→ **Problem**: Retype precisely the section of the data that starts at the line containing "How many of the small" and runs to its final line, ends included.

-- Given entries follows --

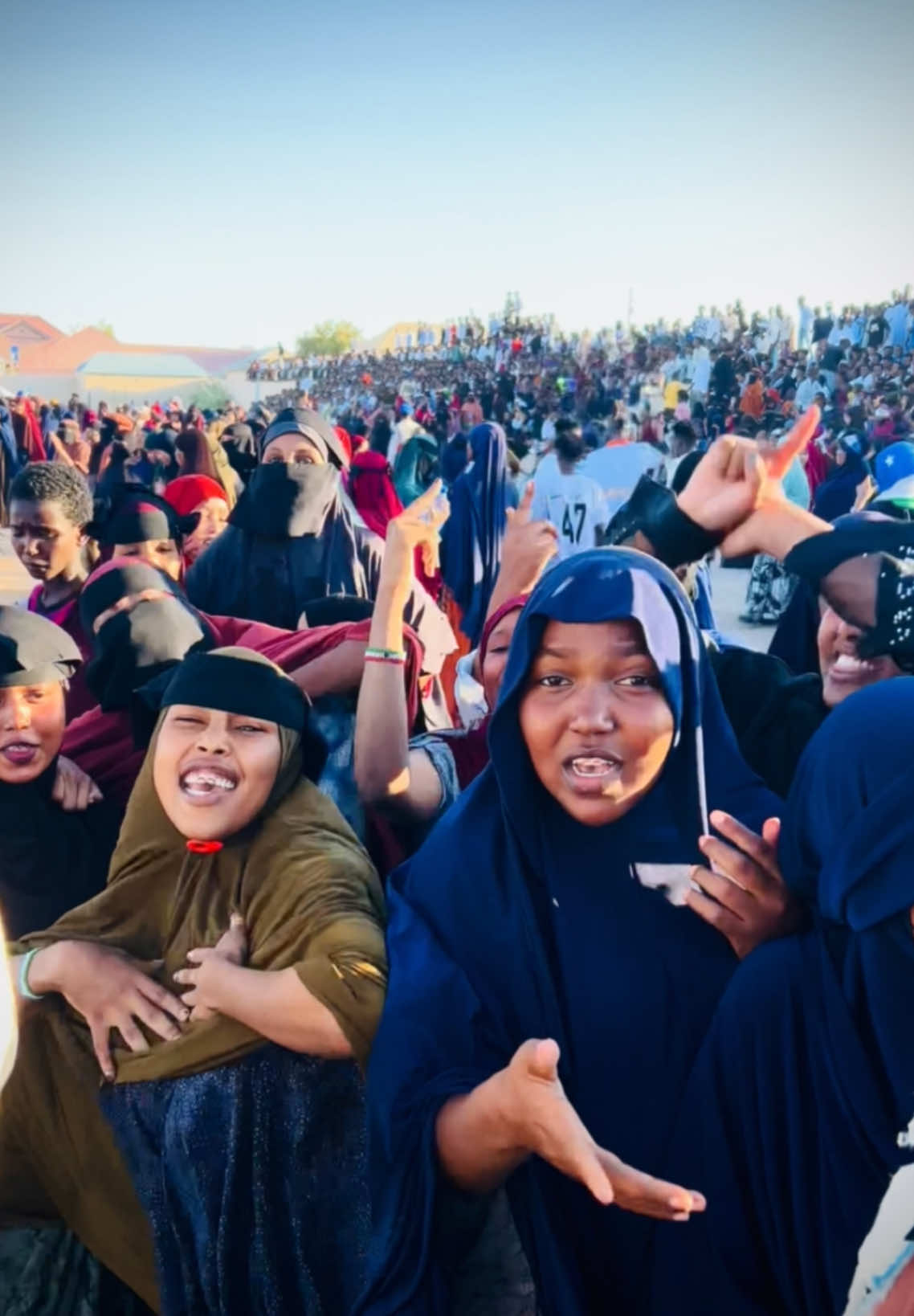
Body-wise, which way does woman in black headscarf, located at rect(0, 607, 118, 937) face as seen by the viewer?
toward the camera

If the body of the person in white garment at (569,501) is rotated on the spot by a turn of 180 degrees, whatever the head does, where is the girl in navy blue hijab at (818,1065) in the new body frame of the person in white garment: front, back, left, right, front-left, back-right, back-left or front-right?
front

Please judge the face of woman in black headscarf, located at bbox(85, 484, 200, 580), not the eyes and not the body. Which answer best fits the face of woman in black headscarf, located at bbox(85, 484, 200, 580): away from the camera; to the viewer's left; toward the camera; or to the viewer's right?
toward the camera

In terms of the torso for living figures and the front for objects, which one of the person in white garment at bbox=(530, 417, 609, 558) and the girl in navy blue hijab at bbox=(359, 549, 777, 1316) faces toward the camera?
the girl in navy blue hijab

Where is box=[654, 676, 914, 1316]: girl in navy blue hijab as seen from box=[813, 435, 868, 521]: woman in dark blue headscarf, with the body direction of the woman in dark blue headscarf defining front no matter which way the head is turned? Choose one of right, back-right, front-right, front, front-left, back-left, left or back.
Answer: front-left

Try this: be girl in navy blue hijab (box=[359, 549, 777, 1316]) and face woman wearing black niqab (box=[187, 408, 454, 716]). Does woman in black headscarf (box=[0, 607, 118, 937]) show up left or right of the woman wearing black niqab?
left

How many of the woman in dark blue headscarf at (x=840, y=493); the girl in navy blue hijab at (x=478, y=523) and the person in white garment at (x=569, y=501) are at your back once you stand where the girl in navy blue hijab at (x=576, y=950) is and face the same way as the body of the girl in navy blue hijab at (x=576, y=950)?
3

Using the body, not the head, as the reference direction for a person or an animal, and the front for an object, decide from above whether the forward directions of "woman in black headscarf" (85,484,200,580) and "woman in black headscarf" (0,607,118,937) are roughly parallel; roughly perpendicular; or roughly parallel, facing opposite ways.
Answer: roughly parallel

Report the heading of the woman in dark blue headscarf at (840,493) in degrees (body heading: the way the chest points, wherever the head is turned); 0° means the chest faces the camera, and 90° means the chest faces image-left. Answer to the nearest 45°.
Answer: approximately 45°

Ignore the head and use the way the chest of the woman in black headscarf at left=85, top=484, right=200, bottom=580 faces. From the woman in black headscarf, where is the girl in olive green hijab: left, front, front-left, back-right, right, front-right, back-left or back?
front

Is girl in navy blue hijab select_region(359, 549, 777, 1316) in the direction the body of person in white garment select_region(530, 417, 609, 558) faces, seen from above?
no

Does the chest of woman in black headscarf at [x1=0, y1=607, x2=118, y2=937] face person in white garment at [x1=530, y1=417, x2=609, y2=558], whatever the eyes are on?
no

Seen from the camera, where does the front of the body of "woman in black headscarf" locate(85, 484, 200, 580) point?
toward the camera

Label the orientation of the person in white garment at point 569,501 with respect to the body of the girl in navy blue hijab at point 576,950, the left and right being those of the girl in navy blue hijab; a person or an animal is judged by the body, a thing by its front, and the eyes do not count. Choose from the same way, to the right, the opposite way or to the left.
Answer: the opposite way

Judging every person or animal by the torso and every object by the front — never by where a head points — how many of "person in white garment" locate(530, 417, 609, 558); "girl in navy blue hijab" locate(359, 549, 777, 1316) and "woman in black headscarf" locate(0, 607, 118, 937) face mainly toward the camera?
2

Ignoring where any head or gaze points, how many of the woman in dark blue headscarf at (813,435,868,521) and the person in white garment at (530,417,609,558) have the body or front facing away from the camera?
1

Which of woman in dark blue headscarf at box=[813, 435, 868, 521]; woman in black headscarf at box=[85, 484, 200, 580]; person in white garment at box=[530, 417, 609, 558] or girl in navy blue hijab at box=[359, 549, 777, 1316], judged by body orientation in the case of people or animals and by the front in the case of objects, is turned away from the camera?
the person in white garment

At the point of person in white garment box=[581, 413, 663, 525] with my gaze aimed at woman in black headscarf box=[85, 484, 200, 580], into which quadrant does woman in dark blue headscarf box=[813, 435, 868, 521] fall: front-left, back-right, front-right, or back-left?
back-left

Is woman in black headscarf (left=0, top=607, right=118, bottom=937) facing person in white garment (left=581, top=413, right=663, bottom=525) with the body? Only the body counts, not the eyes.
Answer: no
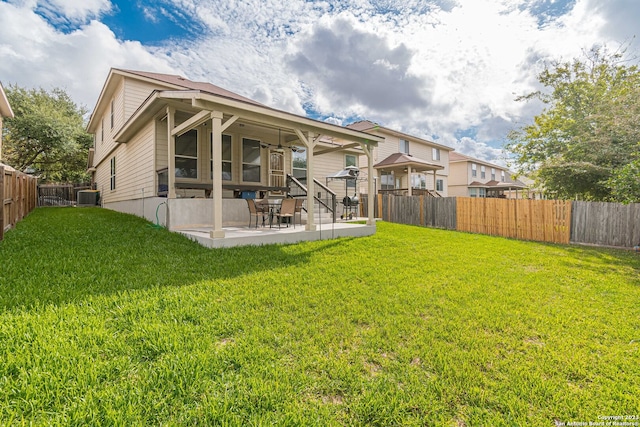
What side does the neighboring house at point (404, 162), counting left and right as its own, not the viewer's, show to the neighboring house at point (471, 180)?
right

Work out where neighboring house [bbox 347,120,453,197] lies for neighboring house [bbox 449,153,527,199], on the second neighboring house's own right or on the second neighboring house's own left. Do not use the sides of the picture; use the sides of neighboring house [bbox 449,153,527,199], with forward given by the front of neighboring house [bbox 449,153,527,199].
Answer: on the second neighboring house's own left

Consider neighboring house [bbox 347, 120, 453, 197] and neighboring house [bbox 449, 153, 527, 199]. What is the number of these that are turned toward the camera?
0

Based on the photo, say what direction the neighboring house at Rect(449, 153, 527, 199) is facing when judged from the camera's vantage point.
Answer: facing away from the viewer and to the left of the viewer

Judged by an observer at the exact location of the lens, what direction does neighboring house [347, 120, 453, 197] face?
facing away from the viewer and to the left of the viewer

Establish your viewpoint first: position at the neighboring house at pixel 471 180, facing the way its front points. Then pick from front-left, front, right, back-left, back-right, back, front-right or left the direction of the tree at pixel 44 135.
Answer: left

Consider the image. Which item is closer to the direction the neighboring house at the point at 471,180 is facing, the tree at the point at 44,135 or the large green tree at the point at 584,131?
the tree

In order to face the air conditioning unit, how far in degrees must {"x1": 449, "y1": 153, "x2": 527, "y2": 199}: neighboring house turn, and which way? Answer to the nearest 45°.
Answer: approximately 90° to its left
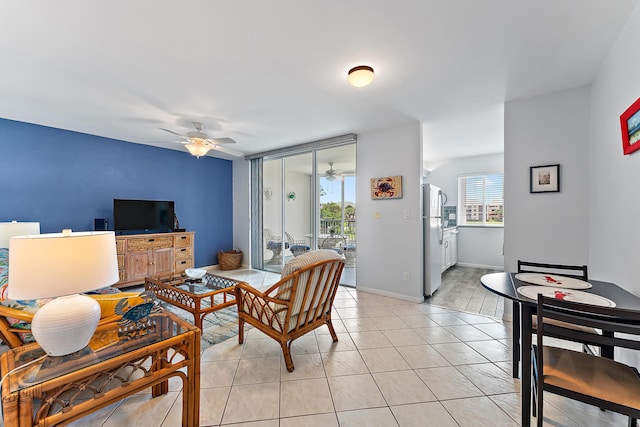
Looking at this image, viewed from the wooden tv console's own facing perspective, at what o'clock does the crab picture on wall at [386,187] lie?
The crab picture on wall is roughly at 12 o'clock from the wooden tv console.

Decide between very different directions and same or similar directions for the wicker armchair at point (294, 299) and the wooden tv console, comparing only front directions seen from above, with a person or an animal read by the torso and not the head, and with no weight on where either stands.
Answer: very different directions

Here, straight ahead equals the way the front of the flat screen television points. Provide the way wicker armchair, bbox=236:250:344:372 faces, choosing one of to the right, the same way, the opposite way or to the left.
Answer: the opposite way
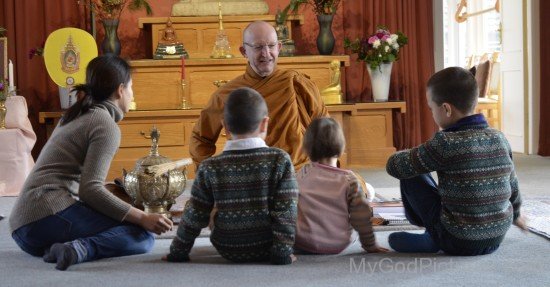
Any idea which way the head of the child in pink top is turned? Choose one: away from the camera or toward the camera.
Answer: away from the camera

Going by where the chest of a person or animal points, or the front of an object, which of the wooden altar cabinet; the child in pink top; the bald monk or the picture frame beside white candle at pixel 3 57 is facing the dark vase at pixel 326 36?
the child in pink top

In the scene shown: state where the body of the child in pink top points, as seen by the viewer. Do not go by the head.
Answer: away from the camera

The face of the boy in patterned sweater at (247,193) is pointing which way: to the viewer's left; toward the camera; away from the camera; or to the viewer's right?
away from the camera

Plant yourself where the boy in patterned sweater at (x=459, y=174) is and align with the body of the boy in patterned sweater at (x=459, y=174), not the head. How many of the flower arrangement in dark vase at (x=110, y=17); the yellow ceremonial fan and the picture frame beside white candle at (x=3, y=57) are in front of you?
3

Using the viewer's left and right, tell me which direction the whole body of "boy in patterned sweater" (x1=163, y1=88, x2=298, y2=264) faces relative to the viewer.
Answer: facing away from the viewer

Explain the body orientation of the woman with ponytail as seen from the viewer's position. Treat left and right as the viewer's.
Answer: facing away from the viewer and to the right of the viewer

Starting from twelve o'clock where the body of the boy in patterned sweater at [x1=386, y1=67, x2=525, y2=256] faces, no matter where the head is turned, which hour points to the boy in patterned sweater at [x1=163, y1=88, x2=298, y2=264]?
the boy in patterned sweater at [x1=163, y1=88, x2=298, y2=264] is roughly at 10 o'clock from the boy in patterned sweater at [x1=386, y1=67, x2=525, y2=256].

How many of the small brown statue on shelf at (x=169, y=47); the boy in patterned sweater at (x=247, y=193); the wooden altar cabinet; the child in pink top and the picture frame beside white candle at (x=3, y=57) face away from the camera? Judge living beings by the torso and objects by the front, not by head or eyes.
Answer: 2

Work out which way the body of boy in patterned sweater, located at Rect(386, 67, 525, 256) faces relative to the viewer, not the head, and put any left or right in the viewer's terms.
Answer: facing away from the viewer and to the left of the viewer

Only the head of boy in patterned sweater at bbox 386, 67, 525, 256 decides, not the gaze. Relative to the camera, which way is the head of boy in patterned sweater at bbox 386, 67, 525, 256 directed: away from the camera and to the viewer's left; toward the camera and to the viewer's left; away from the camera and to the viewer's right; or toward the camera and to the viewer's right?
away from the camera and to the viewer's left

-- Given entries concluded --

→ **Solution to this task**:
How many of the small brown statue on shelf at (x=169, y=47); the boy in patterned sweater at (x=247, y=193); the wooden altar cabinet; the child in pink top and the picture frame beside white candle at (x=3, y=57) face away from the camera? Judge living beings by the torso and objects by the front, not by head or eyes.
Answer: 2

Work out which way the body of boy in patterned sweater, located at Rect(386, 67, 525, 256) faces relative to the viewer, not the head, and put any left or right in the viewer's terms.
Answer: facing away from the viewer and to the left of the viewer

Only the head of boy in patterned sweater at bbox 386, 67, 525, 256 decides, not the gaze. Relative to the camera, which way is the head of boy in patterned sweater at bbox 386, 67, 525, 256 directed: away from the camera and to the viewer's left; toward the camera and to the viewer's left; away from the camera and to the viewer's right; or toward the camera and to the viewer's right?
away from the camera and to the viewer's left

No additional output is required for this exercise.